▶ Brief 1:
In the abstract below on seagull optimization for sensor network deployment, what coverage did MSSOA reach in the 50 × 50 m case with 50 sensors?
▶ Brief 2:
From the abstract below on seagull optimization for sensor network deployment, list every strategy that MSSOA combines.

▶ Document section:
----------

Multi-strategy seagull optimization for wireless sensor network deployment with chaotic and quantum enhancements
摘要
The efficient placement of sensor nodes in a Wireless Sensor Network (WSN) ensures extensive coverage with little redundancy and energy consumption. Traditional metaheuristic approaches, such as the Seagull Optimization Algorithm (SOA), suffer from slow convergence, limited exploration, and a high risk of early local-optima trapping. To overcome these shortcomings, this research contributes an innovative Multi-Strategy Enhanced Seagull Optimization Algorithm (MSSOA) to improve WSN coverage. MSSOA couples chaotic mapping of population initialization with a nonlinear convergence coefficient to tune adaptive exploration and exploitation, an adaptive inertia term to enhance convergence precision, and an imitation quantum crossover mutation mechanism to introduce diversity and avoid local optima. The novel MSSOA was comprehensively tested in probabilistic 2D detection cases for both small- and large-scale deployments. Test results confirm that MSSOA outperforms benchmark algorithms in all configurations tested. In a small-scale case of a 50 × 50 m area with 50 sensors, MSSOA achieved a coverage of 98.8%. On a large scale, in a 100 × 100 m case, MSSOA remained the optimal choice, with a coverage of 98.9%. The experiment demonstrates the potential of MSSOA to achieve consistently superior coverage, early convergence, and maintain stability, particularly on a large scale and in higher dimensions.

----------

▶ Entries provided:

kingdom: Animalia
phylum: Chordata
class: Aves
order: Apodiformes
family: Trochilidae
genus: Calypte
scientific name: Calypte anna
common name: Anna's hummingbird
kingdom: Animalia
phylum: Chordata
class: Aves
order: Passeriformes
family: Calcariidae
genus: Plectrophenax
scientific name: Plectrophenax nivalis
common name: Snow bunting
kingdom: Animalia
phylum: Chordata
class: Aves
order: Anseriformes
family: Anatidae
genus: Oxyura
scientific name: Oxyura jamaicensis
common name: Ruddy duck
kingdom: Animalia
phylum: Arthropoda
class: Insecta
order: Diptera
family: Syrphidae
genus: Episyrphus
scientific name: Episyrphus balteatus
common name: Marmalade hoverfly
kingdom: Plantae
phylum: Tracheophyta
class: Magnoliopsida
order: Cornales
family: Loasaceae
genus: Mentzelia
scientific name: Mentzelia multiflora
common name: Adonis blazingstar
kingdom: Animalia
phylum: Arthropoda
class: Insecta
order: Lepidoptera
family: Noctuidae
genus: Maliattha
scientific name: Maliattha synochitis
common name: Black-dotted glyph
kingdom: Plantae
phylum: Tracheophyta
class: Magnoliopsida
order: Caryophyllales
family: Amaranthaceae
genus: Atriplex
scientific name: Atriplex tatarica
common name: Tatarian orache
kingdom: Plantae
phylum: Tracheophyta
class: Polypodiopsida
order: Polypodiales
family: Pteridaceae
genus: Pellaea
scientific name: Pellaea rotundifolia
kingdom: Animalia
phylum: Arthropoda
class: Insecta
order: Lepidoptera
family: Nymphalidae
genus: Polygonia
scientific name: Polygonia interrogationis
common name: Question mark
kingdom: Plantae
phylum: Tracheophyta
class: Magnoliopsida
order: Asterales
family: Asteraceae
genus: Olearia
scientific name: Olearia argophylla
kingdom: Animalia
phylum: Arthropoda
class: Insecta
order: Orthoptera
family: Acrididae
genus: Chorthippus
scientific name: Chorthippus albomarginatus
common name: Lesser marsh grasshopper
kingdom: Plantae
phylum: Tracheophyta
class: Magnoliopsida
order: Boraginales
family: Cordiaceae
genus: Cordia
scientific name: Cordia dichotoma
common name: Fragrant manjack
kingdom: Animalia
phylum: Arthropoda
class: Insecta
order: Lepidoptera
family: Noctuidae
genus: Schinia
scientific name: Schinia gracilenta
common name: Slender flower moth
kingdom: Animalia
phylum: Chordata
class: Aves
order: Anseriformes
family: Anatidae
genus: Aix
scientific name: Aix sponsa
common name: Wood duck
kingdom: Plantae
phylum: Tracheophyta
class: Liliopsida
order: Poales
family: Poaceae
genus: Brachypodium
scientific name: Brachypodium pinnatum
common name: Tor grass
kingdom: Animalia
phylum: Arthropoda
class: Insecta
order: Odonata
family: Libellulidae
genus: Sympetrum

----------

▶ Written answer 1:
98.8%

▶ Written answer 2:
- Chaotic mapping of population initialization
- A nonlinear convergence coefficient
- An adaptive inertia term
- An imitation quantum crossover mutation mechanism